Mengetahui dua manipulasi itu, saya mengirim BBM ke Abdi Firmansyah Sutomo, SE, bahwa (sekali pun sudah mencium niat buruknya sejak awal) saya kecewa dengan cara jahat, licik, dan tak beretika yang dia lakukan. Mengapa percakapan antara dua orang yang sama-sama mewakili diri sendiri, bukan atas nama organisasi, tiba-tiba menjadi ‘’tantangan’’ HMI Bolmong Raya ke saya, yang tidak berani saya ladeni? Sepotong info bahwa pada dasarnya ‘’saya juga HMI’’ kok mendadak dituduh sebagai mengaku-aku?

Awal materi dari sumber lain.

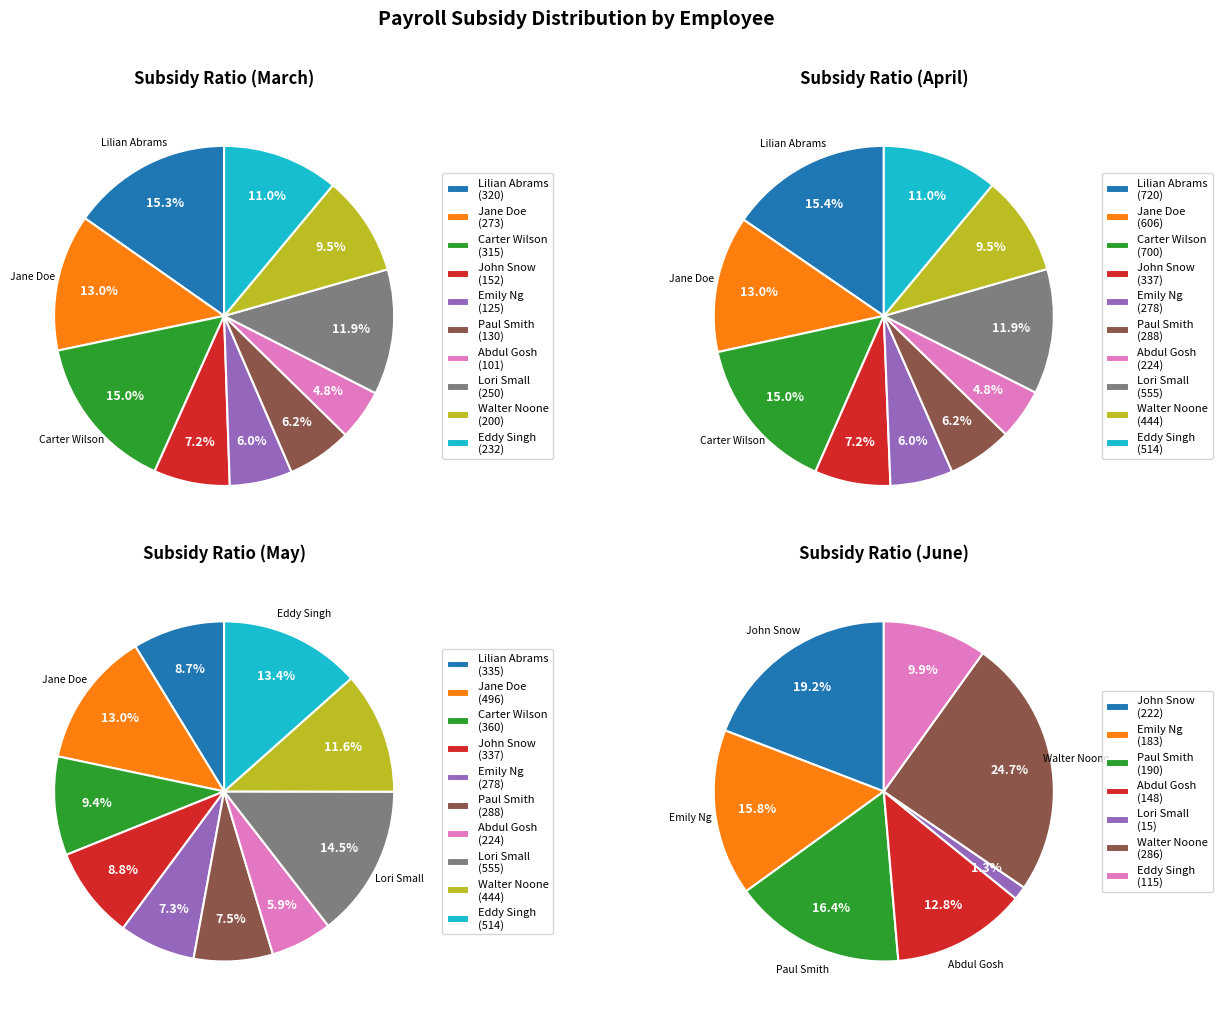

To the nearest percent, what portion does Walter Noone represent?

10%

Mari saya tanyakan pada tiga orang itu: Sejak kapan HMI secara resmi, atas nama organisasi, meminta saya hadir sekadar berbual-bual, saling ludah, atau duduk sebagai sesama manusia beradab yang memahami apa itu intelek dan barbar? Pula, kapan dan di mana saya secara terbuka mengaku-ngaku sebagai alumni HMI? Saya tidak pernah menyelesaikan pendidikan PT di Indonesia dan malu mengaku ‘’alumni’’; dan kini lebih malu lagi ‘’alumni HMI’’ melihat laku dan pola aktivisnya, khususnya di Bolmong Raya.

Yang berbahaya bagi negeri ini bukanlah orang-orang tidak berpendidikan atau mereka yang dengan sinis disebut oleh Samsul Bahri Gonibala sebagai ‘’hanya lulusan SMA’’, melainkan jahanam yang jahat sejak dalam pikiran. Terlebih pikiran itu dimuati ideologi dan kecakapan tertentu sebagai pembenar. Itukah yang kalian pelajari dari NDP di LK-LK yang dilakukan HMI masa kini?

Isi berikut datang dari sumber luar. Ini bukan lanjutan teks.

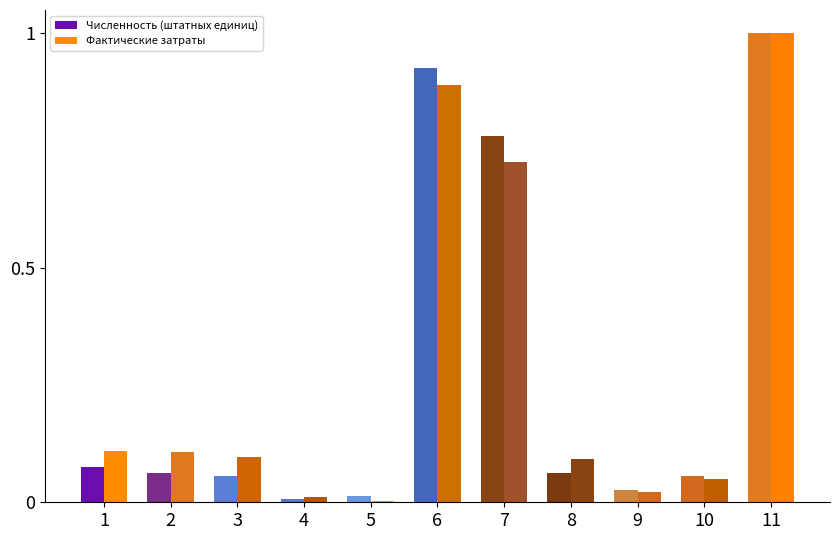

List the labels in order of Фактические затраты value, largest first.

11, 6, 7, 1, 2, 3, 8, 10, 9, 4, 5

Tidak salah kawan yang mengirim tautan tulisan Samsul Bahri Gonibala dan Supardi Dadu berkomentar, ‘’Bae kita anak Mami, bukang HMI.’’ Memang, untuk apa jadi kader HMI kalau substansi paling dasar, Islam, yang dibangga-banggakan organisasi ini hanya sekadar cap sebab kelakuan aktivis-aktivisnya justru jauh lebih buruk dari para pengusung atheism.

Begini saja, kumpulkan seluruh aktivis dan alumni HMI Bolmong Raya dan kita duduk buka-bukaan dan saling tunjung jago. Gatal betul saya menunjukkan pada Ketua HMI Bolmong Raya dan aktivis-aktivis yang dia pimpin, bahwa kini mereka sedang kuyup ludah ‘’ide harus sesuai dengan realitas’’. Apa ide Anda tentang kemaslahatan hidup orang banyak sesuai NDP dan panduan luhur HMI? Bagaimana realitasnya kini?

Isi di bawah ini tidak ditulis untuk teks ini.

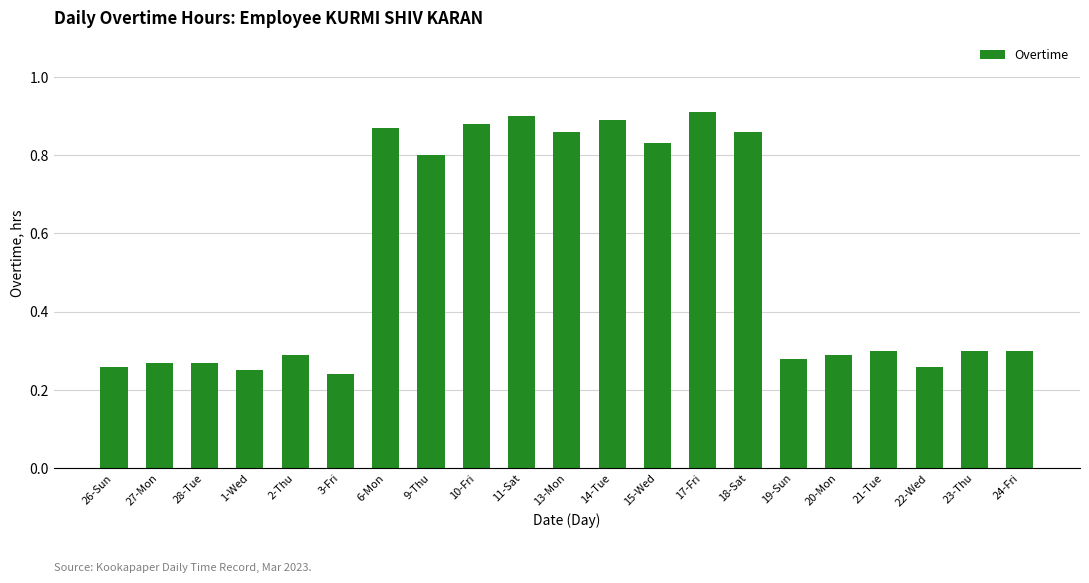

What position from the right is 11-Sat?

12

Tak perlu jauh-jauh, jejerkan mantan pengurus dan kader-kader HMI yang kini berserak di media massa di Sulut. Yang akan Anda-Anda lihat adalah tukang peras, kriminal, yang sudah lama mengencingi keluhuran-keluhuran yang pernah mereka pelajari dan khimati di organisasi ini. Menyebut nama mereka pun saya tidak jerih; apalagi cuma menempeleng bocah-bocah yang sedang gegar merasa penting dan pintar, memaki-maki tak karuan, semata karena ‘’apa daya pengetahuan tak memadai''.***

Singkatan dan Istilah yang Digunakan:
BB: BlackBerry; BBM: BlackBerry Messenger; Bolmong: Bolaang Mongondow; HMI: Himpunan Mahasiswa Islam; KPK: Komisi Pemberantasan Korupsi; LK: Latihan Kader; NDP: Nilai Dasar Perjuangan; NIK: Nilai Identitas Kader; PIN: Personal Identification Number; PT: Perguruan Tinggi; dan Sulut: Sulawesi Utara.